Namun, kekuatan tempur Dewa Sejati Tertinggi terbagi menjadi tiga jenis, yaitu Dewa Sejati Tertinggi biasa, Dewa Sejati Tertinggi veteran, Dewa Sejati Tertinggi kuno, dan Dewa Sejati Tertinggi yang telah meminjam harta karun unggul.
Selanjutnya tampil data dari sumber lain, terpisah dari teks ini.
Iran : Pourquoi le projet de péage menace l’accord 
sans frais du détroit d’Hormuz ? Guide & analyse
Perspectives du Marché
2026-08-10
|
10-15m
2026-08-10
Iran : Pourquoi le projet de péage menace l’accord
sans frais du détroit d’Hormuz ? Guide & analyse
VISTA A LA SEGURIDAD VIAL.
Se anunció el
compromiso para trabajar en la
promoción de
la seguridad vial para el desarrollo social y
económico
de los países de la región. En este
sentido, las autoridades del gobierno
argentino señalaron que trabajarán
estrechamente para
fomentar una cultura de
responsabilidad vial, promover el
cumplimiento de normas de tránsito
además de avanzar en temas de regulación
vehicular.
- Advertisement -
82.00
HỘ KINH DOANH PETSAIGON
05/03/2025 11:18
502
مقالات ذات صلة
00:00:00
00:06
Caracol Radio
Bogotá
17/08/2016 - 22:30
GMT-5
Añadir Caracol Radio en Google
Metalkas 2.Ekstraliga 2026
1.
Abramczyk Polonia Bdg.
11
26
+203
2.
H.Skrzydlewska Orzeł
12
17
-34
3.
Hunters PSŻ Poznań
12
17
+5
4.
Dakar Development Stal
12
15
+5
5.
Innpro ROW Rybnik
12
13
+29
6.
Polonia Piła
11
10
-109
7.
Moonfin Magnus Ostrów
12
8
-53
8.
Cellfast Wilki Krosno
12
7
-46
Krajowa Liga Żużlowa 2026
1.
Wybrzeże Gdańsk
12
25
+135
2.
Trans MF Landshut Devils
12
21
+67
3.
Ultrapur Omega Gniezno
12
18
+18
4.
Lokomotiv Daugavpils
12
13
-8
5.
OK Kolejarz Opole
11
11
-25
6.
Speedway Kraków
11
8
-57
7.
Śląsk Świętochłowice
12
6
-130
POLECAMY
Meskipun kekuatan tipe terakhir dari Dewa Sejati Tertinggi berasal dari harta karun unggul yang dipinjam, memang benar bahwa mereka sangat kuat sehingga mampu mengalahkan Dewa Sejati Tertinggi lainnya.
Bahkan seorang Dewa Sejati Tertinggi kuno pun harus waspada tinggi menghadapi selusin Dewa Sejati Tertinggi biasa dan menunggu kesempatan untuk melarikan diri.
Namun, seorang Dewa Sejati Tertinggi yang meminjam harta karun unggul dapat mengabaikan serangan gabungan dari lebih dari sepuluh Dewa Sejati Tertinggi, bahkan jika dia awalnya hanyalah Dewa Sejati Tertinggi biasa.
Seandainya orang-orang dari “Ras Abadi Nanchen” mengetahui bahwa Fang Jinyu memiliki harta karun yang unggul, bahkan jika Fang Jinyu hanyalah seorang Abadi Sejati Kekacauan Primordial, “Ras Abadi Nanchen” tidak akan punya pilihan selain menelan amarah mereka.
Hal itu juga merupakan alasan mendasar mengapa “Ras Abadi Nanchen” tidak mengambil tindakan apa pun setelah Fang Jinyu menekan Nanchen Wutian dan Nanchen Bayi.